Wind and snow stung our faces as Warnock and I explored Barrow. Beaches were festooned with feathers from molting birds. As we looked toward the North Pole, gray whales blew and breached, and along the entire horizon short-tailed shearwaters dipped and rose in an undulating ribbon of black. Closer in, long-tailed ducks, eiders, scoters, Pacific loons, and kittiwakes bobbed over whitecaps, and glaucous gulls wheeled and shot shoreward on the same wild wind that had delayed Warnock's flight from Anchorage. All these birds and many more, plus whales, seals, and walruses, are sustained by fertile upwellings from the Barrow Canyon. Shell's leases are close to more than 15 Audubon Important Bird Areas. Birds come here to breed from all continents and all 50 states. On the dirt road to Point Barrow we encountered an array of satellite dishes (all horizontal and pointing south toward geosynchronous orbits above the equator), arches made of bowhead whale jawbones, and fields flecked with the white blooms of Arctic cotton. Eight snowy owls squatted on the tundra, sternly surveying us through half-closed yellow eyes. The Inupiat name for Barrow is Ukpiagvik--"place to hunt snowy owls." They're great eating, one fellow told me.
The point itself was a vast expanse of sand strewn with trash, puddles, and birds-- dunlins, sanderlings, western sandpipers, godwits, black- bellied plovers, and king eiders. Offshore, two supply barges plowed west from Prudhoe Bay.
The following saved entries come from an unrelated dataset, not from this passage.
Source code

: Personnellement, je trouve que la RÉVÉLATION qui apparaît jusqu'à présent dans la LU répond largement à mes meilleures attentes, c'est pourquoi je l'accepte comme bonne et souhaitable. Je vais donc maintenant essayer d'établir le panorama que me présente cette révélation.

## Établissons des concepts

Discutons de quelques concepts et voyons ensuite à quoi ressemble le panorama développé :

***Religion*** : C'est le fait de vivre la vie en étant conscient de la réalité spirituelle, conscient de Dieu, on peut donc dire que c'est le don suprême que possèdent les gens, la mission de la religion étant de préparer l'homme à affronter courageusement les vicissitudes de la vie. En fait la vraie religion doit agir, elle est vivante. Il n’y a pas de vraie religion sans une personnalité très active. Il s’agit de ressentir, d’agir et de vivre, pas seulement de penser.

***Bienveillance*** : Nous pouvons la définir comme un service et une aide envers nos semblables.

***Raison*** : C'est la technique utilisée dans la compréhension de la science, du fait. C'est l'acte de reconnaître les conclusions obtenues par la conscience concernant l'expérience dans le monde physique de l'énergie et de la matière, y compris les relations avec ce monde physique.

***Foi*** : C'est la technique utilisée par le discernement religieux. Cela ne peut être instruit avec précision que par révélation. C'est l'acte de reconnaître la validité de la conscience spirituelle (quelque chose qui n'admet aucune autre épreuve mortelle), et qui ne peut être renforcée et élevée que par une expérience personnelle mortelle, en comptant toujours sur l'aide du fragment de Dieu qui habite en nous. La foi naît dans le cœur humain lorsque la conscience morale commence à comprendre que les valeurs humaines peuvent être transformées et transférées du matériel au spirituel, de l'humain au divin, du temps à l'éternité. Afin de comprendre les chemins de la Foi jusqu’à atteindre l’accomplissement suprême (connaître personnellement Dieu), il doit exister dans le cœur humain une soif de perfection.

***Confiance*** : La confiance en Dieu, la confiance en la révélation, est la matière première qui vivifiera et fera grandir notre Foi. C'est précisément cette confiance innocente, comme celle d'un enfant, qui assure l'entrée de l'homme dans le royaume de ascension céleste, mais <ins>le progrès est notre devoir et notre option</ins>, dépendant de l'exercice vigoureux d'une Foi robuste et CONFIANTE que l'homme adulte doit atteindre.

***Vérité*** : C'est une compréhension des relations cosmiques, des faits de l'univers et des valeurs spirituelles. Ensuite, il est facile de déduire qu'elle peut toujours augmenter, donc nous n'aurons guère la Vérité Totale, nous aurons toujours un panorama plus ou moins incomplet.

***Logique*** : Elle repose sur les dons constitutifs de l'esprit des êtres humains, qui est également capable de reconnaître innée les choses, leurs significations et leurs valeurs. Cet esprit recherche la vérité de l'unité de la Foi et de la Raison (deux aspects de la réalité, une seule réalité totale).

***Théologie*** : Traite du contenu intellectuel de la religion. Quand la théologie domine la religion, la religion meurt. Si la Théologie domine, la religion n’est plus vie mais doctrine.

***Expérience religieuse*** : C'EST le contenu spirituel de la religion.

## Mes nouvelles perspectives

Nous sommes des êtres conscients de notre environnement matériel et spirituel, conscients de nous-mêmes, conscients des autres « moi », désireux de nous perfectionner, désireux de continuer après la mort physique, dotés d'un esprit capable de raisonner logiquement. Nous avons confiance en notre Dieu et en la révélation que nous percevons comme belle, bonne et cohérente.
While the wealth of wildlife elated me, it unnerved me as well, because the scenes of poisoned habitat and doomed birds I'd encountered during the Deepwater Horizon blowout were fresh in my mind. Devastating as that spill was, conditions for cleanup and bird survival couldn't have been better. So warm was the water in the Gulf that bacteria started eating the oil almost immediately. So warm was the air that nearly half the oil evaporated on contact. Daylight was long, seas mostly gentle. Still, most cleanup operations had to cease at nightfall and when storms or lightning occurred.
In the Arctic, conditions couldn't be worse. Oil can take decades to break down. In winter the sun doesn't cut the horizon for two months, and before freeze-up in late fall, 20-foot waves are not unusual. After freeze-up, blowout capping and cleanup are even less likely. Responding to the Deepwater Horizon spill were 9,700 vessels. In Louisiana the nearest Coast Guard strike team (trained in pollution response) was 130 miles away, in Mobile, Alabama. At Barrow the nearest strike team is 2,595 miles away, in Novato, California. In the Gulf of Mexico lightly oiled birds frequently survived. But Arctic water is so cold that an oil spot the size of a quarter could lead to lethal hypothermia.
Oiled polar bears could suffer the same fate. When Warnock and I came across a seal carcass on the beach we didn't linger, because there had been polar bear tracks that morning, and with seal-hunting opportunities diminished by melting pack ice, carrion has become a bigger part of the bears' diet--a part they would be tempted to supplement with human flesh. Polar bears were just now arriving from ice receded so far north that survivors of the brutal swim reportedly collapse exhausted, lying on the beach most of the day. Retreating ice is also forcing walruses to shore, where they are more vulnerable and therefore easily stampeded, sometimes trampling juveniles to death.